肌で触れ合う気持ちよさをエスターはわかってなかったのだ。手のひらに伝わる体温や、耳元で感じる息づかい、体内を駆け巡る快感の強さも、どんどん速くなる心臓の音も。
「シャール、抱きたい。抱かせて」
気持ちが高まって思わず口に出したら、シャールは楽しそうに口角を上げて、髪をくしゃくしゃと撫でた。
「そうそう、そうやって正直に言えよな」
「うん、ごめん」
渡された香油はふわりと花の香りがした。香油をまとった指を差し入れると、シャールが色っぽいため息をついた。
「痛くない? どうするのがいいの?」
シャールが教えた通りに指を増やして抜き差しするうちに、内部がやわらかく変化していくのがわかる。
「んっ、そこ、気持ちいい……あっ、ああ……」
蕩けた声を聞いているうちに、エスターは完全復活していた。
シャールに誘われてゆっくり体を沈めていく。

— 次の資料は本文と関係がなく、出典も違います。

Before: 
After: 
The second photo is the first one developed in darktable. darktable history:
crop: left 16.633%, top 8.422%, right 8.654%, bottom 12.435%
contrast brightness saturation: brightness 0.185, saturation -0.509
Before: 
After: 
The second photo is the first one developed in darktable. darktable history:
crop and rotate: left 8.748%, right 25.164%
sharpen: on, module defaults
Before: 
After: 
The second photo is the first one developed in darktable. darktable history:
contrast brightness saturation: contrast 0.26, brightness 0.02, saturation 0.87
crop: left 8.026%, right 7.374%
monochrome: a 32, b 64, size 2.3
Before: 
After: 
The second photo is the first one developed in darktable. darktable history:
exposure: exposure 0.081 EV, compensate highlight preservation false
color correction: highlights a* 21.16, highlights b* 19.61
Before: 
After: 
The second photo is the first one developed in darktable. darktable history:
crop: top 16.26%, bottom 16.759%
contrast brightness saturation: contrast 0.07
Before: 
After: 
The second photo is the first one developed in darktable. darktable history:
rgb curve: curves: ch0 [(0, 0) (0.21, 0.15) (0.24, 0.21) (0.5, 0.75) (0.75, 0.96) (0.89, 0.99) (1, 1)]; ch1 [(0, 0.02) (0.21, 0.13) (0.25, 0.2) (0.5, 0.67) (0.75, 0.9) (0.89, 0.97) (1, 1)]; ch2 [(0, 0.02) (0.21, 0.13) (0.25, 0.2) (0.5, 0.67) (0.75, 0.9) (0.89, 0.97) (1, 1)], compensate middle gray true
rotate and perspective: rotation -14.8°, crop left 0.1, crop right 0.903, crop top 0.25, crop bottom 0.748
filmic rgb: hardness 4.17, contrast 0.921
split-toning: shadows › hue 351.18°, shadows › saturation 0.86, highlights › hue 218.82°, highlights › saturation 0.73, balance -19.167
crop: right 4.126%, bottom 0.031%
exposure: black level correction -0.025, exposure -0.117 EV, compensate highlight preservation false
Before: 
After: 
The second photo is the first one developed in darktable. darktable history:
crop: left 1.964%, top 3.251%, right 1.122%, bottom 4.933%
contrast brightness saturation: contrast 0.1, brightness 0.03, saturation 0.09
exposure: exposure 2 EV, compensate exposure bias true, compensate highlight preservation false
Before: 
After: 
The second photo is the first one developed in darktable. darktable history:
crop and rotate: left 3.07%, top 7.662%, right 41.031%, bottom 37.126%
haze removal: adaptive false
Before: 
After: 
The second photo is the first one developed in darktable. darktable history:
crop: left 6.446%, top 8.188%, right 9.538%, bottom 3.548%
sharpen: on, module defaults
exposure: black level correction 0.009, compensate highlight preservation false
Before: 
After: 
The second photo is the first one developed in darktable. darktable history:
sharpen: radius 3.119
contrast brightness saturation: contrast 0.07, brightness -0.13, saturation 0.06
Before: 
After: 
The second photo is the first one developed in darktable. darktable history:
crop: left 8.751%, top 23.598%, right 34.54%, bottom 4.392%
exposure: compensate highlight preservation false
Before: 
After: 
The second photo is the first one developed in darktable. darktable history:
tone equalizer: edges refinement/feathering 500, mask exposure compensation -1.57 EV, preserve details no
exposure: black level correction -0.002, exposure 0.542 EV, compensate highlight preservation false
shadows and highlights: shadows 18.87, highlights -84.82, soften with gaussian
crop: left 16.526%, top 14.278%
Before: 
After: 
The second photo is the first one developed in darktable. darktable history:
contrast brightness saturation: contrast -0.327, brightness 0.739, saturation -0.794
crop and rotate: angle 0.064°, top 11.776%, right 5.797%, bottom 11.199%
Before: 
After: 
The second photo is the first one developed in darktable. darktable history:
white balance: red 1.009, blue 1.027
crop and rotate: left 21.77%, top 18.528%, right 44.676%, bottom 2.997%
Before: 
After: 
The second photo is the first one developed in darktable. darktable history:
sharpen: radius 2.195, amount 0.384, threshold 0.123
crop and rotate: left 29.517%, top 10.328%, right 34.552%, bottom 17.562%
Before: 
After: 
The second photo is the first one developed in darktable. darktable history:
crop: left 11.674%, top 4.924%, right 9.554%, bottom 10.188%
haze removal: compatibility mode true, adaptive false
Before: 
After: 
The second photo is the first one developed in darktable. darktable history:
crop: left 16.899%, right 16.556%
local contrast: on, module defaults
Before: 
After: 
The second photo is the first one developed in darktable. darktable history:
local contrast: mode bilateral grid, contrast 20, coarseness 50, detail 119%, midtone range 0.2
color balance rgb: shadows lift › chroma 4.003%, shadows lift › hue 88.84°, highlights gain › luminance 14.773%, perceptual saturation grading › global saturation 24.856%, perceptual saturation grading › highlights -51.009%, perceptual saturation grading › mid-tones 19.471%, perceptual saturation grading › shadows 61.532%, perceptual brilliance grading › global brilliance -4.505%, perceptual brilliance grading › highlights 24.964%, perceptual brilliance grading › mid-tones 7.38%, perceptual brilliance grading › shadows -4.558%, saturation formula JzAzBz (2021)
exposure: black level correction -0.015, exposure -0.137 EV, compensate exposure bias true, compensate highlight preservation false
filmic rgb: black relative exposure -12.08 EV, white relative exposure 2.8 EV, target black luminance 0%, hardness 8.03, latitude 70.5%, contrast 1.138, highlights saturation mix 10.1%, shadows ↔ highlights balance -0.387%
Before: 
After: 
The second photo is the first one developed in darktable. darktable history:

ほころんだところに押し当ててぐっと体重をかけると、やわらかく受け入れて包み込まれた。熱くて気持ちよくて、さらに隘路を開いていくとシャールの背中がカーブを描いた。
「ん……っ、あ……」
「大丈夫?」
「平気……、奥まで、来いって」
熱い内壁で締めつけられて、エスターが我慢できずに奥まで突きあげた。ベッドに散った銀の髪がきれいで、エスターが体を揺らすたびに髪も揺れた。
シャールが目を細めて快感をこらえている。
「気持ちいい。もっと動いていいぞ」
シャールの言葉に、初めは遠慮がちだったエスターの動きが、徐々に大胆に滑らかになっていく。
「どうしよ。めちゃくちゃ気持ちいい」
はっはっと短い息を吐きながら腰を大きくグラインドすると、びくっとシャールの体が跳ねるところがある。
「ここ? これが好き?」
「んっ、いいよ……っ、そこ、あ、ああ……っ」
こねるように腰を動かしてそこを突いたら、ぎゅうっと内壁が絡むような動きをする。
「すごい……」
こんなふうにお互いに気持ちがいいなんて、予想もしていなかった。もっともっとと深い快感を求めて、本能で体は動く。
シャールが自分を相手にしてくれるなんて本当に思わなかったから、うれしさが突き抜けて何を考えていいかわからなかった。
とろりと蕩けた頭と体で、エスターは思う存分シャールをむさぼった。